Un ejército de encuestadores obtuvo la siguiente cifra en boca de urna: 30 almas presentes. De manera que hoy hubo más gente. Pero, vaya a saber uno por qué, el ambiente era un poco más triste. Quizá porque las velitas (no sé si alguien se encarga de apagarlas cuando termina el programa) parecen ahora las llamitas que en la pampa señalan las osaturas. Yo mismo, siempre proclive al buen humor y al dicharacho, fui influido en tal forma por la atmósfera que me dije: “Esta noche, ***, puedes escribir los versos más tristes de tu vida”. Y así, aunque con disimulo (ya que se charlaba con desdén justo acerca de eso), burilé una ‘Elegía a la muerte de la señora de Andrés’, en versos de seis sílabas con estrambote.
Para los que sienten genuino interés en que de una vez por todas me apunte con una cruz en el Mapa del Delito de De Narváez, siguen estos ‘apuntes del caminante’: la verdad es que hoy ya no esperaba que el camino de vuelta pudiera ofrecer nuevas emociones. Túneles, puentes, basurales y descampados, galpones y hoteles boutique… creía haber agotado ya todas las formas de la desventura. Pero Allah es grande y sabe más.
Descartada la parte de atrás del Mercado de Pulgas, reservada para alguna noche de lluvia, tomé derecho por Dorrego, hacia Santa Fe.
‘Manuel, Manuel Dorrego, General Manuel Dorrego (invoqué), si Jorge Newbery, quien no hizo más que cruzar a nado la cordillera, tiene su propio puente sobre las vías, tú, ¡oh, Manuel!, ¡oh, Manuel Dorrego!, que por Lavalle diste tu sangre espesa, debes haber merecido la gracia de una calle recta y despejada’.
Qué contradicción, entonces, comprobar que tal no aconteciere y que, lo mismo que un Santos Dumont (inventor de la goma) o que un adocenado Matienzo, Dorrego se ve interrumpida por las vías del tren, sin posibilidad de paso. Los Amigos de la rúa Lavalle (epa, como gambeteo la rima) deben haber movido influencias.

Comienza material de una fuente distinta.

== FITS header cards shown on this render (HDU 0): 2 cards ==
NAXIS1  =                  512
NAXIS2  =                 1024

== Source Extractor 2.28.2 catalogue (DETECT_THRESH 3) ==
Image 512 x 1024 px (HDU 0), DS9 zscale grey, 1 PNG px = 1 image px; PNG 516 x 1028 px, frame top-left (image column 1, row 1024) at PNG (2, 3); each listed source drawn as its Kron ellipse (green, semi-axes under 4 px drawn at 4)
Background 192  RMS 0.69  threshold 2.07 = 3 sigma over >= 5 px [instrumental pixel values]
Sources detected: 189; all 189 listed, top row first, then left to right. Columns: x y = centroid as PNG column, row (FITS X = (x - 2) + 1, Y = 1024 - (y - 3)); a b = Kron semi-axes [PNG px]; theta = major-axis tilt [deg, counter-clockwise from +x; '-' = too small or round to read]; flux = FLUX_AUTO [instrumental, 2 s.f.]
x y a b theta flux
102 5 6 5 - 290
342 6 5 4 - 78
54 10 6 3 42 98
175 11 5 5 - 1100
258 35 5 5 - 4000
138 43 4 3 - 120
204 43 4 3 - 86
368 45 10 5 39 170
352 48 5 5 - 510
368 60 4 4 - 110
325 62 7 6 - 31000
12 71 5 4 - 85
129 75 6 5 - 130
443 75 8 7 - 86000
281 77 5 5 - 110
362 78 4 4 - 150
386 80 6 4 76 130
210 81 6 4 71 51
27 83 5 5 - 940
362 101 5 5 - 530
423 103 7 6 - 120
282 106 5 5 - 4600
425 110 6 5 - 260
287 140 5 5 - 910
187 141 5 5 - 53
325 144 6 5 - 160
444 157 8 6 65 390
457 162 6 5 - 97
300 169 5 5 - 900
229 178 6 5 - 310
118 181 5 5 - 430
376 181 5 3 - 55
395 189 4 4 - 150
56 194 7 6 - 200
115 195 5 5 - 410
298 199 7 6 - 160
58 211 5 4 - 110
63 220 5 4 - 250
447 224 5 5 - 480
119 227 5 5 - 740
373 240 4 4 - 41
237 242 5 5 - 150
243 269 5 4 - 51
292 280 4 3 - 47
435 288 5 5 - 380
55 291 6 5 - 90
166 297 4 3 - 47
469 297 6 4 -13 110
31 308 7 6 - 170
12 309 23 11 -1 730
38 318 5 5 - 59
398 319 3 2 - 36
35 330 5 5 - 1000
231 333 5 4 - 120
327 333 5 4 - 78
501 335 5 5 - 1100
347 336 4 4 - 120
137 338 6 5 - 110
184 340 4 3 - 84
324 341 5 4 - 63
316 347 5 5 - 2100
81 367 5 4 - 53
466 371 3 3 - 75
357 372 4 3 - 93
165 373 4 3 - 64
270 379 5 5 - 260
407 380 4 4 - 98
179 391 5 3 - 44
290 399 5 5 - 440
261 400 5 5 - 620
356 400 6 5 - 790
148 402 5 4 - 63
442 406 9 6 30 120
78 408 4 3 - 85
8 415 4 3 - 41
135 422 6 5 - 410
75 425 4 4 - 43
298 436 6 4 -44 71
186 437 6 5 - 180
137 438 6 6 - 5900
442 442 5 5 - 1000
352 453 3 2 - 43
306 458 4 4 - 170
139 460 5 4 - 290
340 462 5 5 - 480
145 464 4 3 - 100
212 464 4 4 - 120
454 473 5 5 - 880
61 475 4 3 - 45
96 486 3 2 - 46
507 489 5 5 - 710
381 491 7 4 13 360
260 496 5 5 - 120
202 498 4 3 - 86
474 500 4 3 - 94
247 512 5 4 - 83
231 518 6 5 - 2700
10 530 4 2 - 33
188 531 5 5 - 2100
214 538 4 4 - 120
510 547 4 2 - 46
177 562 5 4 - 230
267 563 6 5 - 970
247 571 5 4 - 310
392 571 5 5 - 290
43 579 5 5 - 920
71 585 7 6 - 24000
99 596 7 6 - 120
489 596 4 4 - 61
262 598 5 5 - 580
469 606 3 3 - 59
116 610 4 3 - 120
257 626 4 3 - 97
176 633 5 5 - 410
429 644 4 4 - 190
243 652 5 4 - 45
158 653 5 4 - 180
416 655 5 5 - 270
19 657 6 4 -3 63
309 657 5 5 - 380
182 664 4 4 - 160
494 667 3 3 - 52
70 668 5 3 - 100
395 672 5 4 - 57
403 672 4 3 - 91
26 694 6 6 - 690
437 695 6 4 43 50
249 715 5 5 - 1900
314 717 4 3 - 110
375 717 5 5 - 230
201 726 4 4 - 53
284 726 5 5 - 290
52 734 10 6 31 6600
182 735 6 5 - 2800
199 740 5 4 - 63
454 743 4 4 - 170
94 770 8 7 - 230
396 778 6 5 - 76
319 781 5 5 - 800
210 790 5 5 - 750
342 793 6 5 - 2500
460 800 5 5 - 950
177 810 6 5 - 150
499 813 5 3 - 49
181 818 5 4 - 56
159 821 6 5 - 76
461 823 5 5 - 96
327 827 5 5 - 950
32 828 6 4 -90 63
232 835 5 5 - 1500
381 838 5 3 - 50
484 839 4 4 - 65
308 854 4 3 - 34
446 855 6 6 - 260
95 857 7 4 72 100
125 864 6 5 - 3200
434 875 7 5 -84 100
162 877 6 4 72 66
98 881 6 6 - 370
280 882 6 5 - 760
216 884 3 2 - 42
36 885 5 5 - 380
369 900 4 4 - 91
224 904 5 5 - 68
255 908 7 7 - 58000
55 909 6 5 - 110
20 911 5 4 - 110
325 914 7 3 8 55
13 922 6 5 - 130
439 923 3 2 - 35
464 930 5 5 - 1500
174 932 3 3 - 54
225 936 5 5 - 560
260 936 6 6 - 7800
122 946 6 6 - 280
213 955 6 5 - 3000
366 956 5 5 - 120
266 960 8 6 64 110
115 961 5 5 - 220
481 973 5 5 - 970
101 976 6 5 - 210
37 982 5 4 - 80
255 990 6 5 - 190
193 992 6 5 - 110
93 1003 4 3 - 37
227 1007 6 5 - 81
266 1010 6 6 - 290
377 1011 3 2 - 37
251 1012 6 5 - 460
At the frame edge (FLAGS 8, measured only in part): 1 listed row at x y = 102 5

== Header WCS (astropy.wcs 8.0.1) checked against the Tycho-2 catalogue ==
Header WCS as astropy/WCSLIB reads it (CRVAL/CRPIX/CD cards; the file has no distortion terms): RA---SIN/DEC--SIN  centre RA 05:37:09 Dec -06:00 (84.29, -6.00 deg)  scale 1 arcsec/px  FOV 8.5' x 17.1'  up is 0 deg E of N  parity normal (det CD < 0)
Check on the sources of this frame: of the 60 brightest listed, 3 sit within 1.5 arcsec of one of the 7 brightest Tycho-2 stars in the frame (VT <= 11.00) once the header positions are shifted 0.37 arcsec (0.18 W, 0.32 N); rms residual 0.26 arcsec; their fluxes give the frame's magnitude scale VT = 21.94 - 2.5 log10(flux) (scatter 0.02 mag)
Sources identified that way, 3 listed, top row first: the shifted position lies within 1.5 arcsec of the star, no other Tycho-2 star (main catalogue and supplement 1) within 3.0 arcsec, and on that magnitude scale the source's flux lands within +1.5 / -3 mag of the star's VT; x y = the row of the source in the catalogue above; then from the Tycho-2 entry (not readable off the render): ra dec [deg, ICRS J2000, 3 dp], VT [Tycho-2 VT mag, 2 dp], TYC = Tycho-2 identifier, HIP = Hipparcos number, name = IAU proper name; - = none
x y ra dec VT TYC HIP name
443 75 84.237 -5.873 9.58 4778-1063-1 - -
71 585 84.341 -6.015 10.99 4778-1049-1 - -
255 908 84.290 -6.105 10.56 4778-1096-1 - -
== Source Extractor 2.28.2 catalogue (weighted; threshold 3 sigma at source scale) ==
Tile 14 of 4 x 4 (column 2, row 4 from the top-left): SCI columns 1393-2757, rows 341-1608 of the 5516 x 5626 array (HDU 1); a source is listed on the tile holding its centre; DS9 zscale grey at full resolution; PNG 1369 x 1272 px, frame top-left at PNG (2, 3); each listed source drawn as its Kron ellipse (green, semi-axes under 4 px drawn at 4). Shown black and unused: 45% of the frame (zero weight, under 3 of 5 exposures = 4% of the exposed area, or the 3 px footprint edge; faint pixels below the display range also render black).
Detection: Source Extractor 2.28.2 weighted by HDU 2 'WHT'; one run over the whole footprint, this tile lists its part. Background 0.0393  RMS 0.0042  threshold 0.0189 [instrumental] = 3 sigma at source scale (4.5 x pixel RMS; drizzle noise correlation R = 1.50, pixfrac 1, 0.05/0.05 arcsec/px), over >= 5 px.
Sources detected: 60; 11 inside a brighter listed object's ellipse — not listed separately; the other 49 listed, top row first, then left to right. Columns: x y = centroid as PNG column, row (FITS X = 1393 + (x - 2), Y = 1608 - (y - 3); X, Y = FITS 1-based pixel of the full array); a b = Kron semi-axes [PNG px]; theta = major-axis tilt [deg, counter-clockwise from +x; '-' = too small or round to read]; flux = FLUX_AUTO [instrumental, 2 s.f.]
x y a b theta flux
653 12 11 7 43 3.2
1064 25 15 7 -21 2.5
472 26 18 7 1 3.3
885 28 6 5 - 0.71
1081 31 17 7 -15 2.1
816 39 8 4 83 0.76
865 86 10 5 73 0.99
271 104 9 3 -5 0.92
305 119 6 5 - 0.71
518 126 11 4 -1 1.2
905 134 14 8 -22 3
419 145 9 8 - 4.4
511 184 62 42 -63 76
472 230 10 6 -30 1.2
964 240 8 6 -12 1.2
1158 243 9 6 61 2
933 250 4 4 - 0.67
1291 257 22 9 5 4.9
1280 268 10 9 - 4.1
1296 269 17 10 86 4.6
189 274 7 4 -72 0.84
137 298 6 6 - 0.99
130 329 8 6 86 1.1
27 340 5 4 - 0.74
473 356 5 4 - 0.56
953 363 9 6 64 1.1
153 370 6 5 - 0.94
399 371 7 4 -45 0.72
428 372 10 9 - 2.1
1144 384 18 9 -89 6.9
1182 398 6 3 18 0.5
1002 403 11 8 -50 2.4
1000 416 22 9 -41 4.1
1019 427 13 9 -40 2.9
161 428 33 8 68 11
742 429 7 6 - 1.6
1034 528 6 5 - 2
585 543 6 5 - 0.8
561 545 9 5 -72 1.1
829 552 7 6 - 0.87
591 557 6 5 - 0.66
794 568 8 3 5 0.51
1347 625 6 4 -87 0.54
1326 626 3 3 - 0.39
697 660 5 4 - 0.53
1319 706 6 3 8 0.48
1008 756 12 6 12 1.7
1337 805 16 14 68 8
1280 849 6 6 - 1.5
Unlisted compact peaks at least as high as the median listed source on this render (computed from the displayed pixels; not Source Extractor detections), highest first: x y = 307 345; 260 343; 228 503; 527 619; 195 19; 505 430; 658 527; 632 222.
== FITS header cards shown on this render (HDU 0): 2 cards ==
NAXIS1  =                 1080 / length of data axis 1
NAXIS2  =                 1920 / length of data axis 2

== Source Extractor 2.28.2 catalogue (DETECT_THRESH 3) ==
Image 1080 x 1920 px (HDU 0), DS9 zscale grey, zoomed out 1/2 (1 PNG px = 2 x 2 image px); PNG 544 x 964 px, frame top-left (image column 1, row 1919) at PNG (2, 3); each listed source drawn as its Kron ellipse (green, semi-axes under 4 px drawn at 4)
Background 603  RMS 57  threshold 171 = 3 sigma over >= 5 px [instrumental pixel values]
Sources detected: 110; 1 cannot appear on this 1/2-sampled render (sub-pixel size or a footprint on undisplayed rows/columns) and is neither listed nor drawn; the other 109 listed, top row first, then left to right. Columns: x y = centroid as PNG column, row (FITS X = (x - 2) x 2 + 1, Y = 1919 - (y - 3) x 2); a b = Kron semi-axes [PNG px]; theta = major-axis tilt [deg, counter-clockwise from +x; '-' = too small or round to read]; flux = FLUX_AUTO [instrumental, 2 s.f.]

Mas demostrando aquello de que Dios quita con una mano lo que te da con la otra (de donde se desprende que Dios es bípedo y no como lo imaginan los indios), parado en la esquina de Dorrego y Soler, por la calle Soler de pronto vi aparecer un puente. Un puente, señores, que tiene la apariencia de haber sido construido más para trenes que para autos: es la clásica estructura de vigas de fierro, formando trapecios muy largos por la base. A los costados del paso destinado a los autos, se prolongan dos pasarelas, demasiado estrechas, demasiado enjauladas al modo de las pajareras del zoológico, cosa de que la gente no tenga el capricho de darse muerte ahogándose bajo las vías del tren.
La subida para los autos es un declive suave y extenso. Los peatones, raza más emparentada con la cabra montés de lo que jamás podrá estarlo un auto, deben caminar una media cuadra más antes de llegar a la escalera que los deposita sin más preámbulos en el puente. A cada costado del puente, esa media cuadra está limitada, a un lado, por el muro de la rampa para los autos, y al otro, por una serie de casas en estado de descomposición.
Ahora bien, algo que sin duda aumentó la emoción de este nuevo camino es que, ya bien entrado uno en el callejón que conduce a la escalera peatonal, está la sorpresa de un túnel que, por debajo, conecta ambos lados del puente, como si el arquitecto hubiera tenido un berretín de último momento. Tipográficamente, ese pasaje sería como la barra horizontal de una hache mayúscula, simbolizada como es uso por el caracter H. Produce alguna consternación caminar por una pata de la H, creyendo con toda el alma que estamos transitando uno de los palitos de la inconexa doble L minúscula, l l, y descubrir tardíamente el túnel entre las dos patas verticales, siendo que aparece de repente y uno nunca ve más que un pequeño ángulo cada vez. No es hasta llegar propiamente a la boca del pequeño túnel que éste puede verse por completo, sin puntos ciegos. Lo menos que puede esconderse ahí es un tigre de bengala, y no lo verás hasta no tenerlo en las narices.
Aquellos niños que deseen pasar una noche entretenida, no tienen más que colocarse en silencio en mitad de este túnel y salir de improviso al oír pasos. Un disfraz de niño de Écija mejorará muchísimo el efecto.
(Lo que decía el poema: ‘Elegía a la muerte de la señora de Andrés’
El señor Andrés
Se puso furioso,
Tomó a su mujer
Y la tiró a un pozo.
Debe escandirse con tonada de versito de carnaval.)